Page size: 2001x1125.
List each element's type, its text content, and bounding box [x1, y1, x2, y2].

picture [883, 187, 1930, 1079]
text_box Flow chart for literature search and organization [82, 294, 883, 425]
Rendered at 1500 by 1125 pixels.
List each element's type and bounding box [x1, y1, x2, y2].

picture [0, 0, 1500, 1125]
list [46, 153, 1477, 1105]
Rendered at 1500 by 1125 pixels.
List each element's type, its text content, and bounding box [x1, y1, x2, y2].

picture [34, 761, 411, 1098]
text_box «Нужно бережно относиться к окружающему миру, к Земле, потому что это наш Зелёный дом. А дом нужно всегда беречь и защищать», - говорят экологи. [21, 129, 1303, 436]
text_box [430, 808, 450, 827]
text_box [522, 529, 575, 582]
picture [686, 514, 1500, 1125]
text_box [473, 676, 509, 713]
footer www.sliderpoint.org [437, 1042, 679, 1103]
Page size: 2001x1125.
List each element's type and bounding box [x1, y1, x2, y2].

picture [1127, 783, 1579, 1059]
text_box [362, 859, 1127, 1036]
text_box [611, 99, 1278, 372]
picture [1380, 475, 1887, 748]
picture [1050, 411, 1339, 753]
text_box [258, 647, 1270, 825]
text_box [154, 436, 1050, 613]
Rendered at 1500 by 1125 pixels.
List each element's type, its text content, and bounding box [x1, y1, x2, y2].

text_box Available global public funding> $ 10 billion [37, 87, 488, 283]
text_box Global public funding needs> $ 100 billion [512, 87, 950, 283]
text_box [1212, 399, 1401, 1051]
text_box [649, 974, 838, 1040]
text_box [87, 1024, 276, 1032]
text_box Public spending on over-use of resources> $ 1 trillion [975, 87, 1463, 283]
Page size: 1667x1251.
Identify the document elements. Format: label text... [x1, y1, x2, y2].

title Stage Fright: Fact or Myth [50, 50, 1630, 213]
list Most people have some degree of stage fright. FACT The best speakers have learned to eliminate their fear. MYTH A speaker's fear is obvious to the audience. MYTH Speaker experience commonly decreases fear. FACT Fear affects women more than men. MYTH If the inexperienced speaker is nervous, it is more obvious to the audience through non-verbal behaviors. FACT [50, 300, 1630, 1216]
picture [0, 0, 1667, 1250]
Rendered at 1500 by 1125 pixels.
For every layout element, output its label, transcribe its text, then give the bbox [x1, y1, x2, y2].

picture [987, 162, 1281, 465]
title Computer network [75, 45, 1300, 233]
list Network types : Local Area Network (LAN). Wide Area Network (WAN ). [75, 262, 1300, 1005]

= = = = = = =

*What this task involves*: Would you write out the listing above exactly, in full?

*Answer section*:
Page size: 2001x1125.
List each element's type, its text content, and bounding box [x1, y1, x2, y2].

picture [883, 187, 1930, 1079]
text_box Flow chart for literature search and organization [82, 294, 883, 425]
Rendered at 1500 by 1125 pixels.
List each element's type and bounding box [x1, y1, x2, y2].

picture [0, 0, 1500, 1125]
list [46, 153, 1477, 1105]
Rendered at 1500 by 1125 pixels.
List each element's type, its text content, and bounding box [x1, y1, x2, y2].

picture [34, 761, 411, 1098]
text_box «Нужно бережно относиться к окружающему миру, к Земле, потому что это наш Зелёный дом. А дом нужно всегда беречь и защищать», - говорят экологи. [21, 129, 1303, 436]
text_box [430, 808, 450, 827]
text_box [522, 529, 575, 582]
picture [686, 514, 1500, 1125]
text_box [473, 676, 509, 713]
footer www.sliderpoint.org [437, 1042, 679, 1103]
Page size: 2001x1125.
List each element's type and bounding box [x1, y1, x2, y2].

picture [1127, 783, 1579, 1059]
text_box [362, 859, 1127, 1036]
text_box [611, 99, 1278, 372]
picture [1380, 475, 1887, 748]
picture [1050, 411, 1339, 753]
text_box [258, 647, 1270, 825]
text_box [154, 436, 1050, 613]
Rendered at 1500 by 1125 pixels.
List each element's type, its text content, and bounding box [x1, y1, x2, y2].

text_box Available global public funding> $ 10 billion [37, 87, 488, 283]
text_box Global public funding needs> $ 100 billion [512, 87, 950, 283]
text_box [1212, 399, 1401, 1051]
text_box [649, 974, 838, 1040]
text_box [87, 1024, 276, 1032]
text_box Public spending on over-use of resources> $ 1 trillion [975, 87, 1463, 283]
Page size: 1667x1251.
Identify the document elements. Format: label text... [x1, y1, x2, y2].

title Stage Fright: Fact or Myth [50, 50, 1630, 213]
list Most people have some degree of stage fright. FACT The best speakers have learned to eliminate their fear. MYTH A speaker's fear is obvious to the audience. MYTH Speaker experience commonly decreases fear. FACT Fear affects women more than men. MYTH If the inexperienced speaker is nervous, it is more obvious to the audience through non-verbal behaviors. FACT [50, 300, 1630, 1216]
picture [0, 0, 1667, 1250]
Rendered at 1500 by 1125 pixels.
For every layout element, output its label, transcribe its text, then give the bbox [x1, y1, x2, y2].

picture [987, 162, 1281, 465]
title Computer network [75, 45, 1300, 233]
list Network types : Local Area Network (LAN). Wide Area Network (WAN ). [75, 262, 1300, 1005]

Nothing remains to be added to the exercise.